As evidenced by our chance to sit and play a full cooperative mission with seven members of the game's multiplayer team, Resistance 2 has a more than solid start. Our time playing was a blast -- each of the character classes contributes to the fight in a unique way, and we particularly loved the strategy-laden play style of the medic, as he juggles damage dealing and healing. there is a unique sense of teamwork involved in confronting the hordes of enemy fighters that the game throws at you. the opening of this article was no conjured fantasy, but a dramatized description of the exact events in the game level we played.
hybrids were shattering barriers and charging en masse as we descended into a valley. huge Titans would dominate a fight as our forces scattered around it, furiously pouring fire at it while our medics kept us barely alive. one fight would finish and we would immediately find our rear support troops had been ambushed from behind.

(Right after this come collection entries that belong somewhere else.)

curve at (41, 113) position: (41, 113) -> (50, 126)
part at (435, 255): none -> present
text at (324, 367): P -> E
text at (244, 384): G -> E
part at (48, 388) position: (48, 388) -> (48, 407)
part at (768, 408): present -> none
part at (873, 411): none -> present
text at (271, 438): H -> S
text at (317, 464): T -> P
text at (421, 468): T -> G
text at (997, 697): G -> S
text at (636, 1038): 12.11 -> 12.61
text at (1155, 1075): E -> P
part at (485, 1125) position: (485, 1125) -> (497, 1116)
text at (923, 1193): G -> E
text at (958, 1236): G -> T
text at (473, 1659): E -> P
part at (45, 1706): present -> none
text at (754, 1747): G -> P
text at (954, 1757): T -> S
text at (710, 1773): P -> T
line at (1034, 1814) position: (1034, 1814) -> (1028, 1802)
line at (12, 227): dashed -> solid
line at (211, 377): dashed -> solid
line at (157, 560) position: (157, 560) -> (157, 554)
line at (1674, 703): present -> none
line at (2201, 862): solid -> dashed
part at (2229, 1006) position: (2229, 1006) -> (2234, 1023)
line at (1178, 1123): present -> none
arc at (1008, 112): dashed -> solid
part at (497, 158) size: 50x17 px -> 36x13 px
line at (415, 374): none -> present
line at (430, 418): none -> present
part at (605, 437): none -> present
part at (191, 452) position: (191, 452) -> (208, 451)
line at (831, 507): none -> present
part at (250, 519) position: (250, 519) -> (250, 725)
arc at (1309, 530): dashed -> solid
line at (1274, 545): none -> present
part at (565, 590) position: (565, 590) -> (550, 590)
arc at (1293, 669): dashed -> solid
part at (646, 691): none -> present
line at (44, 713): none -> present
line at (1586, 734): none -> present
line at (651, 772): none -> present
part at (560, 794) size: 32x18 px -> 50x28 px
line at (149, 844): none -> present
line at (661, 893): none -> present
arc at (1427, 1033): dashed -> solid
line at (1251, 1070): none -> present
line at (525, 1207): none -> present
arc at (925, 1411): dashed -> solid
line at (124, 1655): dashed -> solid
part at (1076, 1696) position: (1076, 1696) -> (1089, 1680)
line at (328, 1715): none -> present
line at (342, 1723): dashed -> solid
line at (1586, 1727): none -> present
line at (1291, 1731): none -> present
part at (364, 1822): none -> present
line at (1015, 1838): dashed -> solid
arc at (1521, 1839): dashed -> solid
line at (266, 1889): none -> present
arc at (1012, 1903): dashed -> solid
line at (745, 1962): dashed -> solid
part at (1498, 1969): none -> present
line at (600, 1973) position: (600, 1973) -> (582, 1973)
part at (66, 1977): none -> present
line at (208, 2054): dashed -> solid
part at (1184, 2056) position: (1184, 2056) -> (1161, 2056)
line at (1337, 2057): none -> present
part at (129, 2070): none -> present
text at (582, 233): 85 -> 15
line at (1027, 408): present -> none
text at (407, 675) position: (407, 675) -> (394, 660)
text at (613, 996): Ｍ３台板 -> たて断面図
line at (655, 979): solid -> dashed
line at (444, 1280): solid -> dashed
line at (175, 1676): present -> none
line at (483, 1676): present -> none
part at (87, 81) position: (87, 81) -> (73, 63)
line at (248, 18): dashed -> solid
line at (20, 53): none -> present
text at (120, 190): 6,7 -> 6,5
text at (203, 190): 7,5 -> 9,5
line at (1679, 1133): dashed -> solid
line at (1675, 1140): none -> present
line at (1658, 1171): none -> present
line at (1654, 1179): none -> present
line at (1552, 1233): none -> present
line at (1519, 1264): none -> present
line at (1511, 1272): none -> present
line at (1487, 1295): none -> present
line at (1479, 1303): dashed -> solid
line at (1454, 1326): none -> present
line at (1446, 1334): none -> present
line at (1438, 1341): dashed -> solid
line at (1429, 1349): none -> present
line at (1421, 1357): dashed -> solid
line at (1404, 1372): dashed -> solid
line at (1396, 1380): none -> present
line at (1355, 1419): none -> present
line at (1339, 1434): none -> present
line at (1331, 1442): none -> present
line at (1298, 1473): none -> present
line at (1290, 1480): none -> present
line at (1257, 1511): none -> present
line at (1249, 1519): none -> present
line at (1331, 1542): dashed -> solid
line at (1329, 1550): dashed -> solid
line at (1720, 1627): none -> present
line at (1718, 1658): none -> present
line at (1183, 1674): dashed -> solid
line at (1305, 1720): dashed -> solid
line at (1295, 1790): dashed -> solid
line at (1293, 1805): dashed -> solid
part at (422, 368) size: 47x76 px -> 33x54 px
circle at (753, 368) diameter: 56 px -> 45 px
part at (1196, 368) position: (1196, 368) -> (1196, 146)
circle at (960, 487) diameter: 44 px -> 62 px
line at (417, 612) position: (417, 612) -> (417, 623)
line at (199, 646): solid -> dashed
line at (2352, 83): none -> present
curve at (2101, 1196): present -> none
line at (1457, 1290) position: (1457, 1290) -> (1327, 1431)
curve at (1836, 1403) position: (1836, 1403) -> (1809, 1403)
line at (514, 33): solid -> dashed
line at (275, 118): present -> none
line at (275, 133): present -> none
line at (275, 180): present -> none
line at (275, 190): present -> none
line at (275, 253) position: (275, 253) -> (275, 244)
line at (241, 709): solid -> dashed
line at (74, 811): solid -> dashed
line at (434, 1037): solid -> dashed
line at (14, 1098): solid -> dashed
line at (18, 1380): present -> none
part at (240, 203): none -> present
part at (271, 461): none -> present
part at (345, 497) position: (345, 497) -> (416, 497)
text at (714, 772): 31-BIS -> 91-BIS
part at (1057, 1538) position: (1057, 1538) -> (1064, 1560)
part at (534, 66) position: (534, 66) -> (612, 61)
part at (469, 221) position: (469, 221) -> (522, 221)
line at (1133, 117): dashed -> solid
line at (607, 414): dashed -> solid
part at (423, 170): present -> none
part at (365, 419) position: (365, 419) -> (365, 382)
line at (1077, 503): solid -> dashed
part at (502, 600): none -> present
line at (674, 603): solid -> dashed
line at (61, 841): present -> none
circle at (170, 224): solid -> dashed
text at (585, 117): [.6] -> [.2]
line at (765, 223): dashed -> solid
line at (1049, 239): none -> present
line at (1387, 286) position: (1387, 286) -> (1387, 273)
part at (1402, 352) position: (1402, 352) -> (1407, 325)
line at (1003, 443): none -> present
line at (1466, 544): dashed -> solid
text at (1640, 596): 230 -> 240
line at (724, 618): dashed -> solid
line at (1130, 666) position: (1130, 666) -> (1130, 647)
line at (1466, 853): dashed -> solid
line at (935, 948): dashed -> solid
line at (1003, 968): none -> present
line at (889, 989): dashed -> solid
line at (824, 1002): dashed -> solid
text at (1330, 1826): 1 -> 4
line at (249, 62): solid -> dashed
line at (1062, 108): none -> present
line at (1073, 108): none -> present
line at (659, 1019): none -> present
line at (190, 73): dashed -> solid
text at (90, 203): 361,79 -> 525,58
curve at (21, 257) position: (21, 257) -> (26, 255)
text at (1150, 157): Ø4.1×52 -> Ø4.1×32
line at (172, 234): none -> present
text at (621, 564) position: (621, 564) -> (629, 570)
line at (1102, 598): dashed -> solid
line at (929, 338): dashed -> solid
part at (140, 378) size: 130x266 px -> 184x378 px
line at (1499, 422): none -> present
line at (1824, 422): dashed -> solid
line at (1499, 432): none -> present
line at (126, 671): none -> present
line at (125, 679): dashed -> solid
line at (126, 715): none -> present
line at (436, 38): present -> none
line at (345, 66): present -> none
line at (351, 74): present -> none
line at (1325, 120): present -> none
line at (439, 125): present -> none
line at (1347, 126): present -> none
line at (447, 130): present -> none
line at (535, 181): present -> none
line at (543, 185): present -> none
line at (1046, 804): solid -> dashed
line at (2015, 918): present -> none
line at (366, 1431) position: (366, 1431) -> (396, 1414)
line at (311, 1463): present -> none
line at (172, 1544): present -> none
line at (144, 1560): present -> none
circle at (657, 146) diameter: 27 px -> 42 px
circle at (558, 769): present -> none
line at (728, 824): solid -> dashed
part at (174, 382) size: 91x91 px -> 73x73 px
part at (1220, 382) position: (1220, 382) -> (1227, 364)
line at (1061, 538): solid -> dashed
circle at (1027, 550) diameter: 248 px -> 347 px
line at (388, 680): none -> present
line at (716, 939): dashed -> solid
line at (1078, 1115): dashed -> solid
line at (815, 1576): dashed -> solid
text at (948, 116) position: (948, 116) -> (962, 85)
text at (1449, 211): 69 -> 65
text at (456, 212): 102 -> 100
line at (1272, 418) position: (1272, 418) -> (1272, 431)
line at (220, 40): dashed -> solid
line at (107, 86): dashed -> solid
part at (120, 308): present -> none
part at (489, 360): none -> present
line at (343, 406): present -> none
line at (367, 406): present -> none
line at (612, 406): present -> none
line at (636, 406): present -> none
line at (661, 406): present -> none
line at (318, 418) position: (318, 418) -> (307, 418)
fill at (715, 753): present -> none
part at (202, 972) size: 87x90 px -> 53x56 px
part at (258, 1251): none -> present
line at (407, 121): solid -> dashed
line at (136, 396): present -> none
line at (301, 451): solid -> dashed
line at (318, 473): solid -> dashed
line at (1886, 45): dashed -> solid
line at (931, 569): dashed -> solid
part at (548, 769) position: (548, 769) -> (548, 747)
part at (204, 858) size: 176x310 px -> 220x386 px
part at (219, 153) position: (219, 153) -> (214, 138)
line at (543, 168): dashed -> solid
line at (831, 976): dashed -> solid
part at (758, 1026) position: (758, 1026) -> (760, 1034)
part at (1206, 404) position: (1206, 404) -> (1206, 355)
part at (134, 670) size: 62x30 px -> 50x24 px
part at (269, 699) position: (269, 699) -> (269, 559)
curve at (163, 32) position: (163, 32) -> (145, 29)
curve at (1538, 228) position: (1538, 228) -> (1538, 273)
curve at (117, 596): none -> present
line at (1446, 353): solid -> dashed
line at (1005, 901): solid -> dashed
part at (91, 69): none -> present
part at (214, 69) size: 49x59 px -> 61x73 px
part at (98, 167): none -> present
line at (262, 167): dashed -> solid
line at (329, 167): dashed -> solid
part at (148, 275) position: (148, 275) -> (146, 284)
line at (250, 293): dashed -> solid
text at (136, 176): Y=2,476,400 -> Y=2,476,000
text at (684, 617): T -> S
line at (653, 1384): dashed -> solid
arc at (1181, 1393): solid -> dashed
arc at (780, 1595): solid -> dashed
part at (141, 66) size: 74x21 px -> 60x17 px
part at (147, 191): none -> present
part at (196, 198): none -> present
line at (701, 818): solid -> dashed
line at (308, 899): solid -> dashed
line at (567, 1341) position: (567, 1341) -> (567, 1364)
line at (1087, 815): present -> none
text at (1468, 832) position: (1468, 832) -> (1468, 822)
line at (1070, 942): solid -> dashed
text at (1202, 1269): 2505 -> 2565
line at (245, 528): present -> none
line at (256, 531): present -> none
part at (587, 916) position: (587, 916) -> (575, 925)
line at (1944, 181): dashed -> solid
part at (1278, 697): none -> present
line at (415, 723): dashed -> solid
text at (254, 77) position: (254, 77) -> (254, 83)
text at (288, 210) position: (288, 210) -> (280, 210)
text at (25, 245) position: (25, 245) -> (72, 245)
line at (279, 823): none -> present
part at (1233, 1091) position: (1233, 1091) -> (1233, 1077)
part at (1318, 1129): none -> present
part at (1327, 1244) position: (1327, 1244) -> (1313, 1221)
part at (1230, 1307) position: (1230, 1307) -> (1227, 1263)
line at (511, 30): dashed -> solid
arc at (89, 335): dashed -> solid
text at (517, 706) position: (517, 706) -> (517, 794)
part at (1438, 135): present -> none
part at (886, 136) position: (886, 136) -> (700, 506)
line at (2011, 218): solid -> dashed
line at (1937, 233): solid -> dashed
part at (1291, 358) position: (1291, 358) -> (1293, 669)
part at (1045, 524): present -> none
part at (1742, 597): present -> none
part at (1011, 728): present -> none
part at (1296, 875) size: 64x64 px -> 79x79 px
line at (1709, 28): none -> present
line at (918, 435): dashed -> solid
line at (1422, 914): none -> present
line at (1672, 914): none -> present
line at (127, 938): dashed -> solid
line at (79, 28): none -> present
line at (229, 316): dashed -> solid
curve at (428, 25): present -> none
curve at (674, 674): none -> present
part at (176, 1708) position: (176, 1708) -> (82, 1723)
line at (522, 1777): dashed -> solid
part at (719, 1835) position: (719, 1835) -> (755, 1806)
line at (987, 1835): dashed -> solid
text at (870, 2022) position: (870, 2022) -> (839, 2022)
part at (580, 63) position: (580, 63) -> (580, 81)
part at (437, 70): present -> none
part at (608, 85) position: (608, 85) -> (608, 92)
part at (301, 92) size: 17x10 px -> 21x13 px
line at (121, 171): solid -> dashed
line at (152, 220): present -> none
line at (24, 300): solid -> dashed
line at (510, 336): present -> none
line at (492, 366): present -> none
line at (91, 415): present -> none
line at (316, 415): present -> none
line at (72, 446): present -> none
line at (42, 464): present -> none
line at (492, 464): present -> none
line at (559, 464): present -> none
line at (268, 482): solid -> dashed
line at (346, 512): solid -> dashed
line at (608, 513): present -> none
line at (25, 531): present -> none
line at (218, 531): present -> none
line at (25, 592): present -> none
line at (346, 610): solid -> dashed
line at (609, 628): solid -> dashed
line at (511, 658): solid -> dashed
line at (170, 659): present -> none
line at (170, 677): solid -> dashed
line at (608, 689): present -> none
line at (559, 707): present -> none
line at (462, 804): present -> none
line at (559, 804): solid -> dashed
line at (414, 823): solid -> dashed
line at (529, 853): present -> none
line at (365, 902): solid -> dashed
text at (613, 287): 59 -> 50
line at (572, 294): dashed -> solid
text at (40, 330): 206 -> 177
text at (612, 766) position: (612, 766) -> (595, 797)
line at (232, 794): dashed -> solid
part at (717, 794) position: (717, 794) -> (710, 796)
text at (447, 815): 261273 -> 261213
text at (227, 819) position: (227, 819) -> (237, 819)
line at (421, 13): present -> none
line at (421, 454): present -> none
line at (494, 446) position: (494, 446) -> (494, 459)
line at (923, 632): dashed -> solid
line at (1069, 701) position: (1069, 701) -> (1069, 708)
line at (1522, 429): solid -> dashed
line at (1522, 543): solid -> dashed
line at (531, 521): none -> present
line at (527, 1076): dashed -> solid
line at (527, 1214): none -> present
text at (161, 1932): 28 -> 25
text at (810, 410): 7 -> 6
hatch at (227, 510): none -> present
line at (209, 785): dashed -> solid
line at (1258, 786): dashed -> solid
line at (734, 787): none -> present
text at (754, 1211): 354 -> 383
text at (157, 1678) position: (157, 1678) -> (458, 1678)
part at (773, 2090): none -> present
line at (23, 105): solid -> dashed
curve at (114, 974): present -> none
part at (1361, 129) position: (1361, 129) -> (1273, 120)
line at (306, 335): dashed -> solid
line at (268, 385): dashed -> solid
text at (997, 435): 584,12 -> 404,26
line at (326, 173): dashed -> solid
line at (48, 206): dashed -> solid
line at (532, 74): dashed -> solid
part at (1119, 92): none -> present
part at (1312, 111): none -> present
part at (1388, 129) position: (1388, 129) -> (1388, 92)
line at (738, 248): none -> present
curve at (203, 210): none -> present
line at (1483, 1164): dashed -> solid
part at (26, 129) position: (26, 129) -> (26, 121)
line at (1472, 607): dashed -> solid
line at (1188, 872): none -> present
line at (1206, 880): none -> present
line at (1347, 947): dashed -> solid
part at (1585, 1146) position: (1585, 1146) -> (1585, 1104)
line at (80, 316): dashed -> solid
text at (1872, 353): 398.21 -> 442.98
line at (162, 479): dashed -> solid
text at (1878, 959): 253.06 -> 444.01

Even in its unpolished state, the excitement of these large-scale cooperative battles makes good on a promise many gamers have waited a long time for. We can only hope that the final version that releases later this year maintains that promise in its finished form.
While concious of its legacy, Resistance 2 is a game eager to move into the future. throughout our time at Insomniac, we read between the lines aboutg the bigger picture of moving the franchise forward. We ask about the mysterious Cloven hinted at in the first game, and are met with only cryptic and elusive answers, implying that even those questions might not be fully cleared up by this sequel. Nathan Hale's continuing struggle against the virus within him remains an equally well-guarded secret. Even the origin of the monstrous Chimera remians foggy -- but this is one secret we expect some solid info on by the time the credits roll on Resistance 2. Insomniac crafted what many regard as the premier launch title for Sony's PlayStation 3 in Resistance: Fall of Man. At the same time, its appearance so early on in that console's life cycle made it a remarkable game that some enthusiasts might have missed.
In contrast, however the final product turns out, Resistance 2 will be too epic to dismiss as anything but one of the biggest, boldest, and most high-reaching titles of 2008. It's a game that will not be ignored.